Posts by Toby Broom

11) Message boards : Science : Yes I know, ignorant question but.... (Message 912)
Posted 4410 days ago by Toby Broom
You could detect the same gamma ray twice as you say ther certinally have enough engery.

When it collides with the first atom the new gamma ray would be emitted at a different angle to the old one, so it would be tough to line up the detectors so you could catch the 2.

12) Message boards : Science : Yes I know, ignorant question but.... (Message 909)
Posted 4410 days ago by Toby Broom
I think if you put them next to each other then they'll read the same. Like when you look in the sky on a clear day it's just blue everywhere.

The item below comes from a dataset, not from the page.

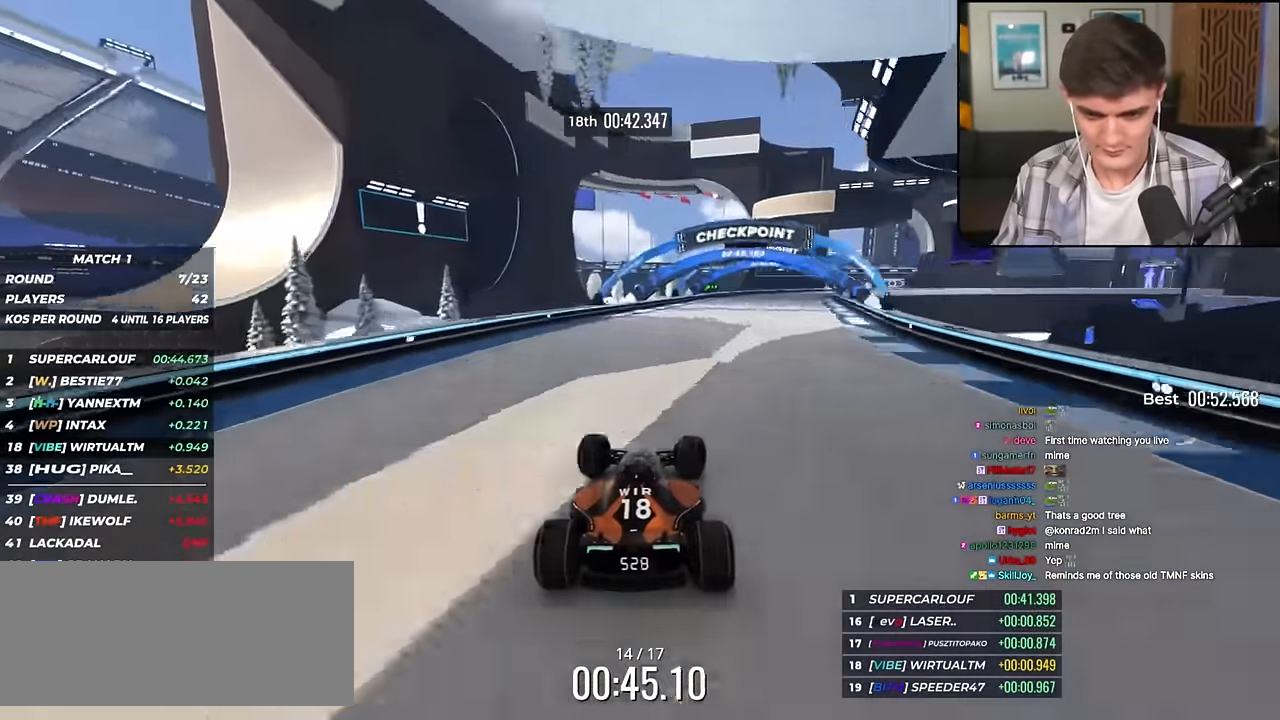
{"keys": ["right", "up"], "events": [[67, "right", "up"], [117, "right", "down"], [251, "up", "up"], [434, "up", "down"]]}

When the gamma ray hits the molecules in the tube then it loses some or all of it's energy, so I think it would be hard and un-likly to get to the next detector.

So I think it's more like rain.

Having 2 next to each other is good as it helps to demostrate the hardware is working correctly and reliably.
13) Message boards : Cafe : Solar Flares (Message 906)
Posted 4410 days ago by Toby Broom
Actually it was the 27th, looks like Host 1503 did some testing too?
14) Message boards : Cafe : Solar Flares (Message 905)
Posted 4410 days ago by Toby Broom


The spike yesterday to me isn't significant.

The standard deviation of the data is 0.005mSv and the spike was 0.002mSv.

Whatever happened on 26th Feb was intresting?
15) Message boards : Science : Yes I know, ignorant question but.... (Message 903)
Posted 4410 days ago by Toby Broom
They can be any size, like a flood light or a laser.

Gamma ray are powerful to they can detected over long distances, you need 6cm of concrete to lower the intensity by half.

The Sv is in J/Kg so this takes in to account the number of events and strength.

There was a discussion about placement here:

http://radioactiveathome.org/boinc/forum_thread.php?id=24
16) Message boards : Science : Cant find my station (Message 895)
Posted 4411 days ago by Toby Broom
I think the run time is how much data it will log before uploading it to the server.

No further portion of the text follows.